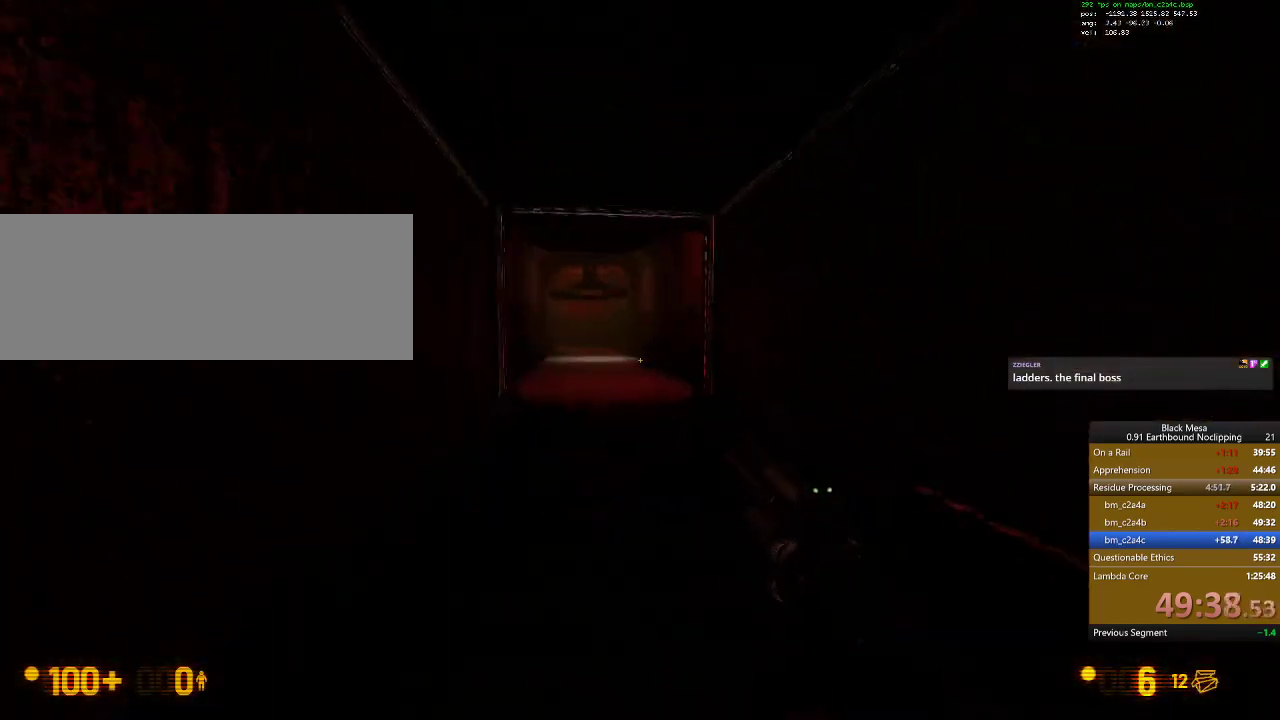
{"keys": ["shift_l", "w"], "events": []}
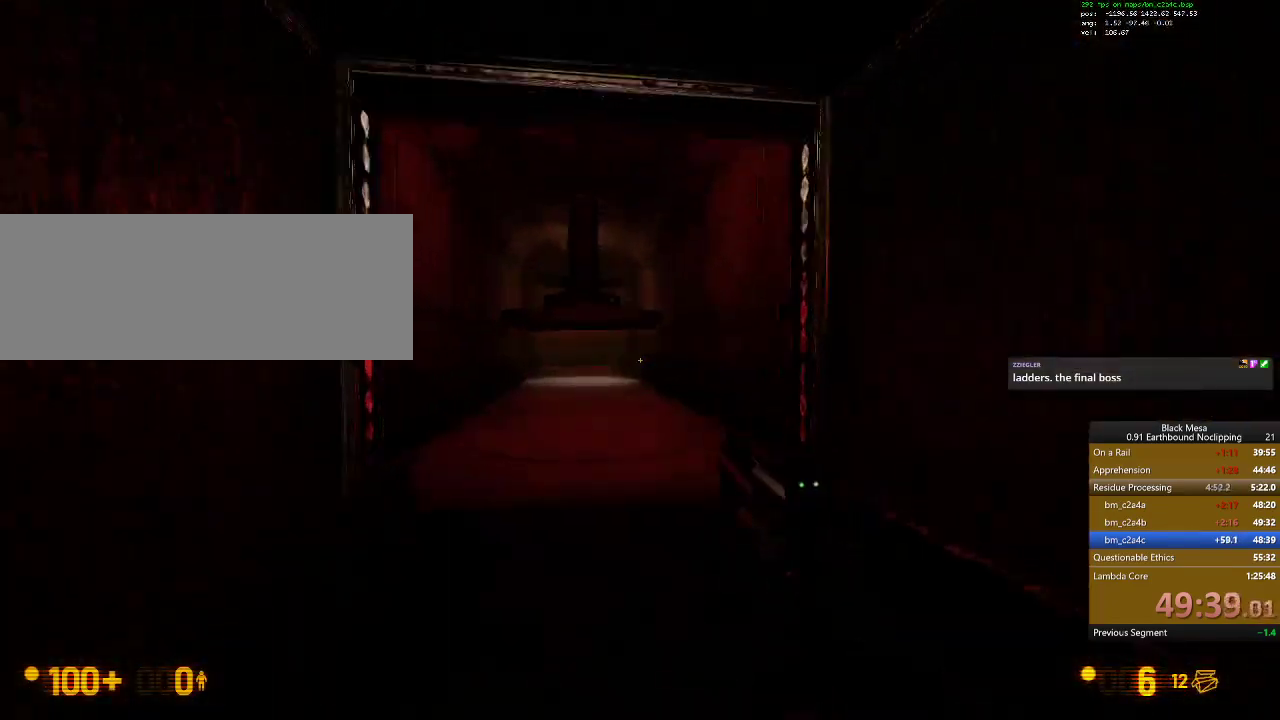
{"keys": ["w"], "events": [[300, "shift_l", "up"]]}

--

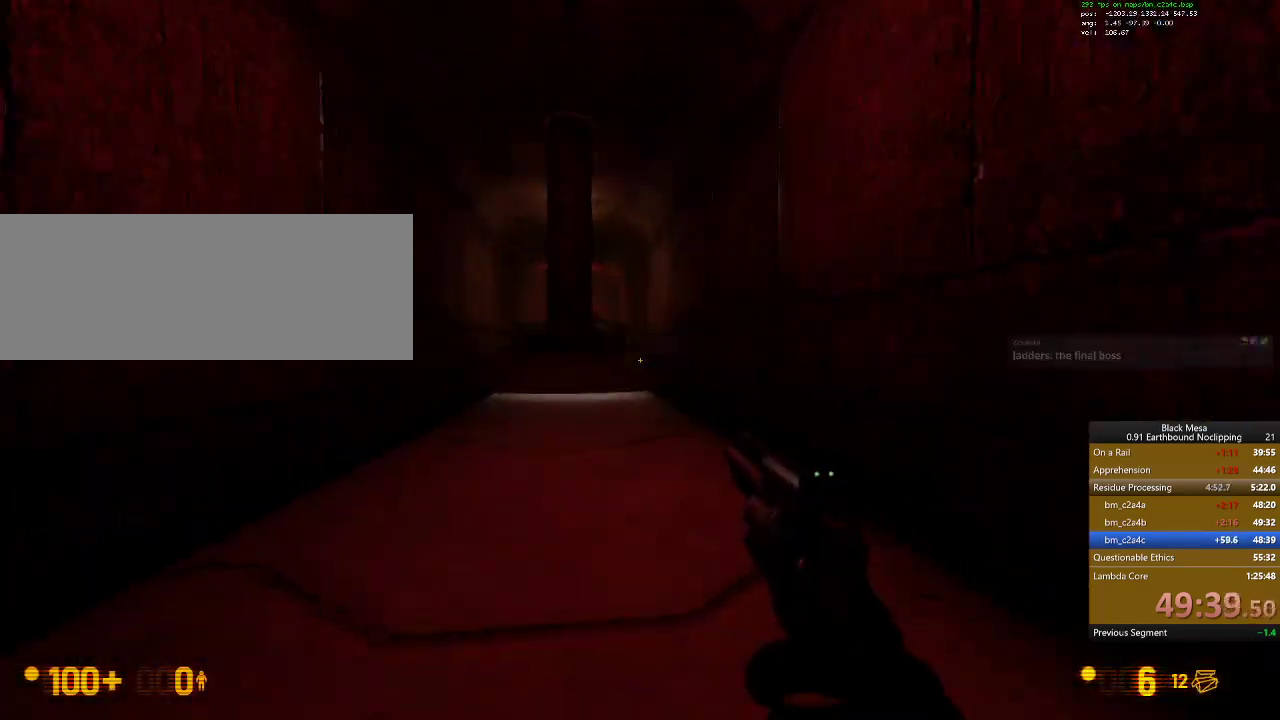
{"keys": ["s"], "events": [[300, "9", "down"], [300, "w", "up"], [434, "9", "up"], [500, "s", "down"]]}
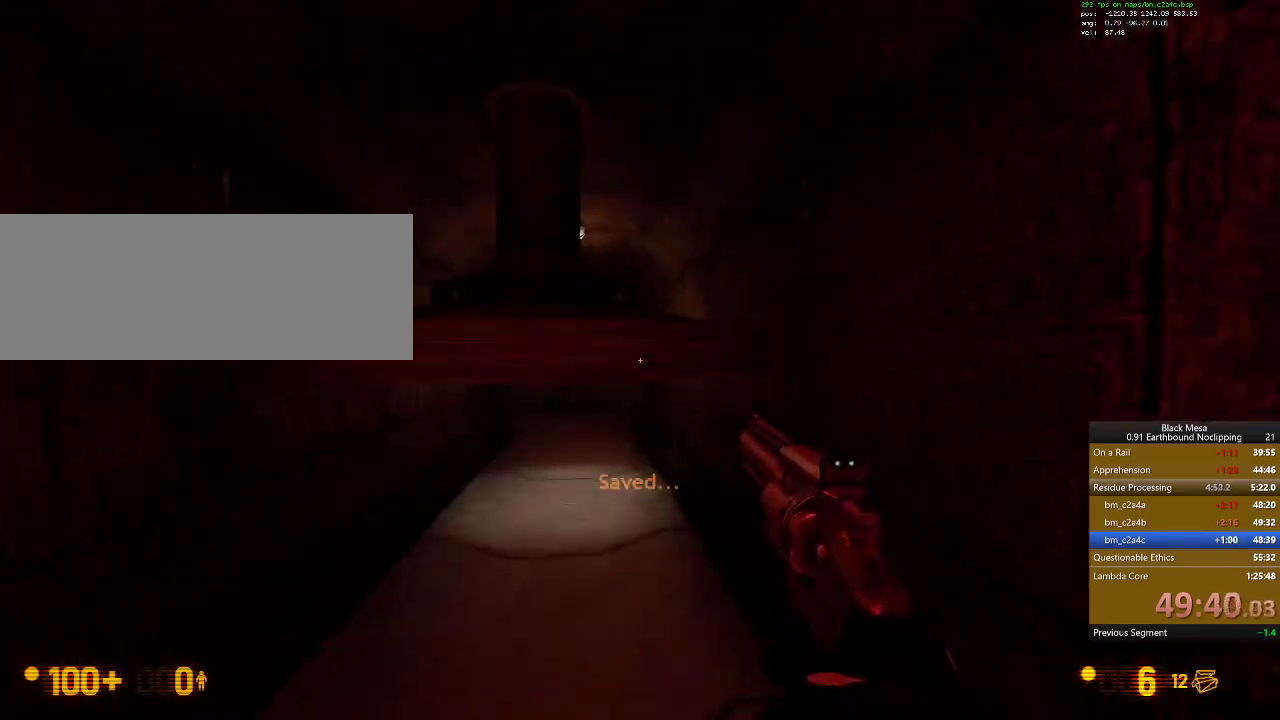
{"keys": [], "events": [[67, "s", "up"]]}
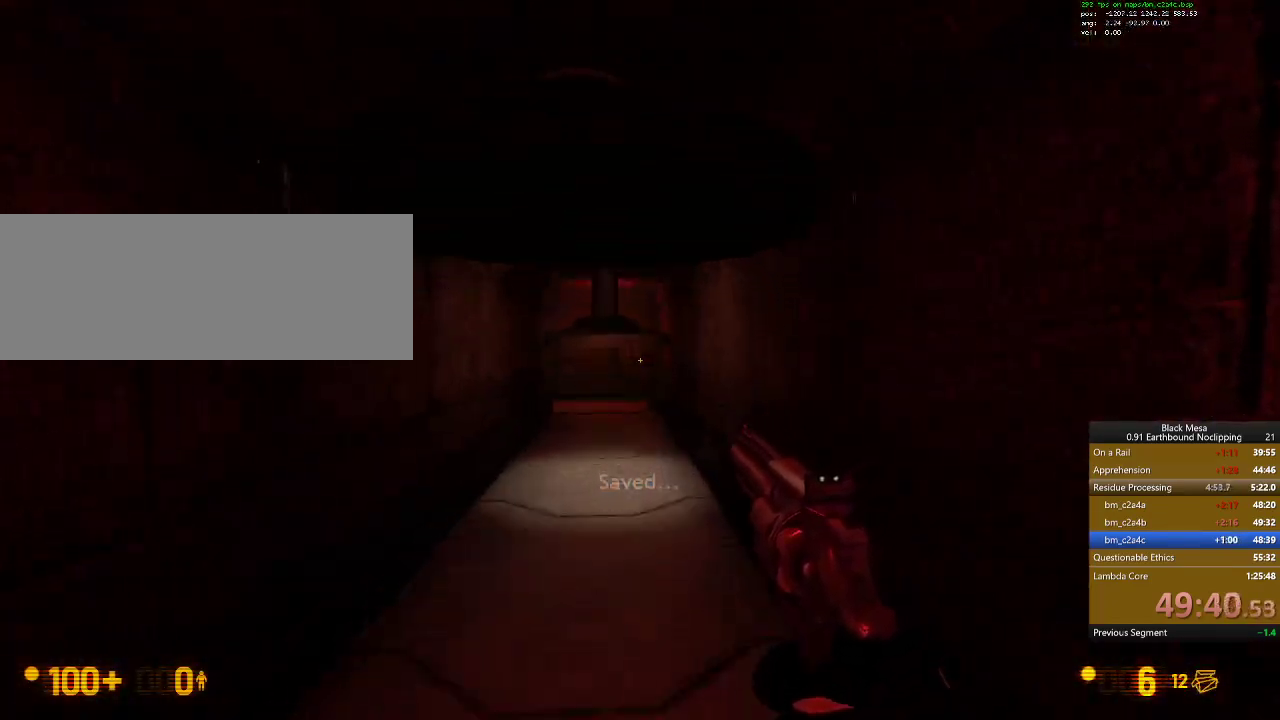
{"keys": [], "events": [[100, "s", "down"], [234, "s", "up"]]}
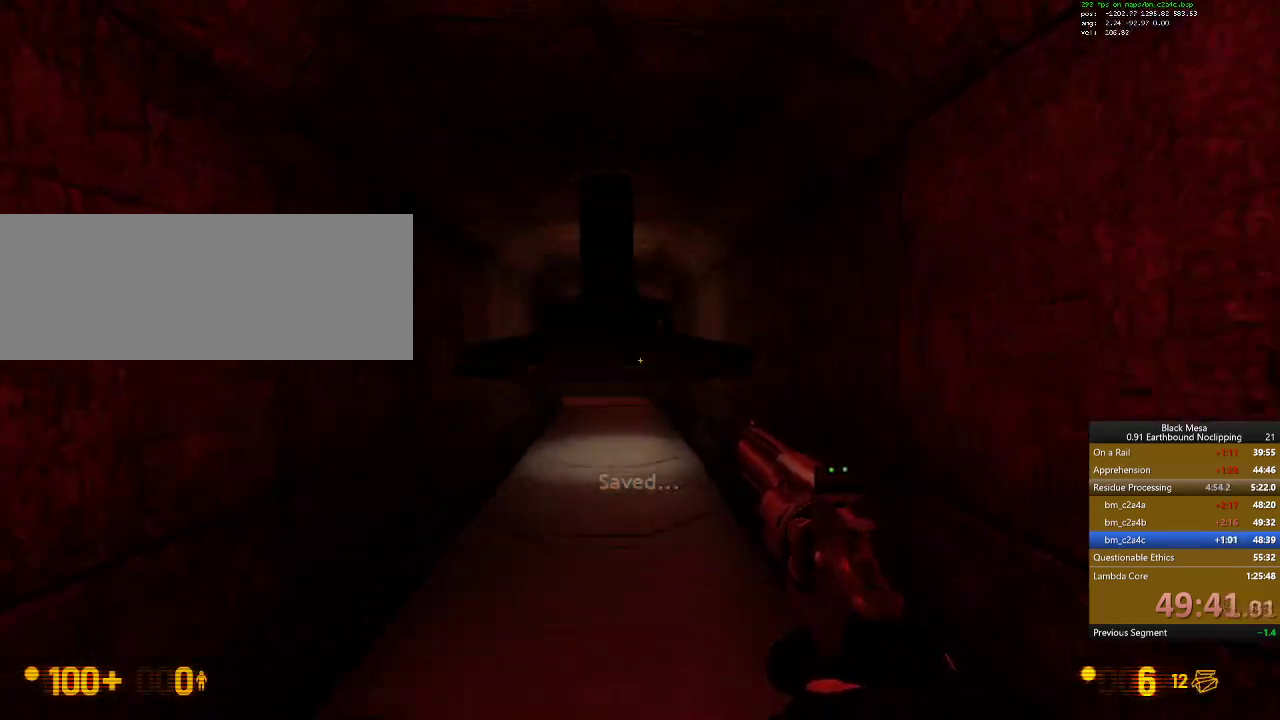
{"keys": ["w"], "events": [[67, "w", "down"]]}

TASK OBJECTIVE: Return the lines of the records that include the string "down".

ANSWER BOX:
{"keys": ["s"], "events": [[300, "9", "down"], [300, "w", "up"], [434, "9", "up"], [500, "s", "down"]]}
{"keys": [], "events": [[100, "s", "down"], [234, "s", "up"]]}
{"keys": ["w"], "events": [[67, "w", "down"]]}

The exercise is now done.